When interviewed, Mrs Thandiwe Bhuka speaks in tones reminiscent of a Devil Wears Prada-type corporate executive – all class and well-rounded vowels. Then she takes to the stage before an audience of boisterous schoolgirls and out comes the tongue in cheek and the moves – oh those moves – an unusual hybrid of the hip-thrusting kwasa kwasa and the good ol’ fashioned waltz.
As the project manager of Second Chances, this captivating and flagrant personality invariably comes with the territory. You can’t exactly sell yourself as an NPO committed to “empower women and children…that are healed (mentally and emotionally) through upliftment from traumas brought about by abuse” when you take yourself too seriously. When you’re all uptight, bland and out of step with your mostly youthful target audience.
Long before the official founding of Second Chances, Bhuka was a footsoilder activist with a bone to grind against the nationwide scourge of gender-based violence (GBV). A survivor of GBV herself, one particularly gruesome incident that unnerved her was the senseless rape of an 8-year old girl around 2018 by her reckoning. That crime gratuitously brought the point home for her.
“When that incident happened,” she says, “everybody was crying for justice, that justice must be served on those who did this to the child. But my thinking immediately went to the child herself. What would happen to her in terms of her emotions? The guy (offender) would go to jail but the damage done to that child can never be undone.”
Thenceforth she would exert all her energies towards establishing Second Chances which “focuses on the victims, their mental wellness…helping them deal with the trauma of what they’ve gone through.”
In its conception in 2019, it was little more than a roundtable support group. But with gradual funding, Bhuka was able to rope in two social workers, fieldworkers, a finance intern and some administration personnel. Nowadays they offer free counseling, are proactive in that they don’t wait for victims to come to them instead they go around schools preaching the gospel of child abuse prevention, psychosocial intervention, mediating with offenders and victims to bring about some form of reconciliation amongst an array of other services.

> **WHAT YOU NEED TO DO**:
According to the profile of Second Chances, why did Bhuka's thoughts go to the 8-year-old girl herself rather than to the call for justice against the offender? Answer in one to three sentences. The data after this sentence has no connection to the profile of Second Chances.

> **INFORMATION PROVIDED**:
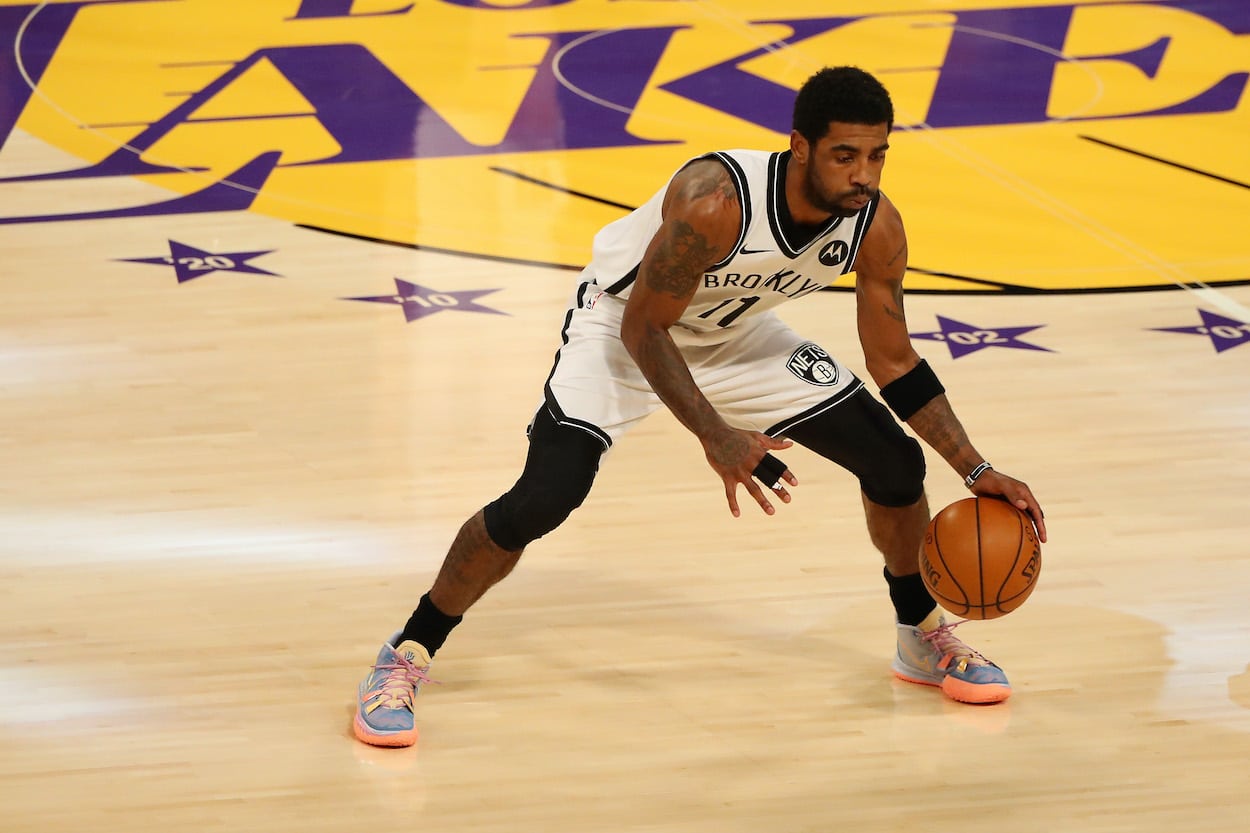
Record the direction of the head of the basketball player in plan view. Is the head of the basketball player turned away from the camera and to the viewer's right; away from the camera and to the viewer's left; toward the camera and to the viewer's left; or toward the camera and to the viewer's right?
toward the camera and to the viewer's right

> **WRITTEN SOLUTION**:
She wondered what would happen to the girl's emotions. The offender would go to jail, but the damage done to the child could never be undone.